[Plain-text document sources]

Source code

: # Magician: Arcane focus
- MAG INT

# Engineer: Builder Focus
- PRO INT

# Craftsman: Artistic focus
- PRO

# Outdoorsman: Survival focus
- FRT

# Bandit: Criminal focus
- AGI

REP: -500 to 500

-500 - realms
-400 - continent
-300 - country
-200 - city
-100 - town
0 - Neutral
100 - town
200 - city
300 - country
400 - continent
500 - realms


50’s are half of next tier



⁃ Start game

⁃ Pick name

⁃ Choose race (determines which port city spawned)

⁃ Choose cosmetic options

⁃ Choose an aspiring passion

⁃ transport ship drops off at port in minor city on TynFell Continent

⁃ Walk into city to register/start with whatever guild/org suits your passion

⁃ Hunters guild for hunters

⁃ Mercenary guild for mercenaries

> _PROBLEM DETAILS_: Reproduce each of the rows above word for word, keeping every line unchanged.

> _TASK OUTPUT_:
Source code

: # Magician: Arcane focus
- MAG INT

# Engineer: Builder Focus
- PRO INT

# Craftsman: Artistic focus
- PRO

# Outdoorsman: Survival focus
- FRT

# Bandit: Criminal focus
- AGI

REP: -500 to 500

-500 - realms
-400 - continent
-300 - country
-200 - city
-100 - town
0 - Neutral
100 - town
200 - city
300 - country
400 - continent
500 - realms


50’s are half of next tier



⁃ Start game

⁃ Pick name

⁃ Choose race (determines which port city spawned)

⁃ Choose cosmetic options

⁃ Choose an aspiring passion

⁃ transport ship drops off at port in minor city on TynFell Continent

⁃ Walk into city to register/start with whatever guild/org suits your passion

⁃ Hunters guild for hunters

⁃ Mercenary guild for mercenaries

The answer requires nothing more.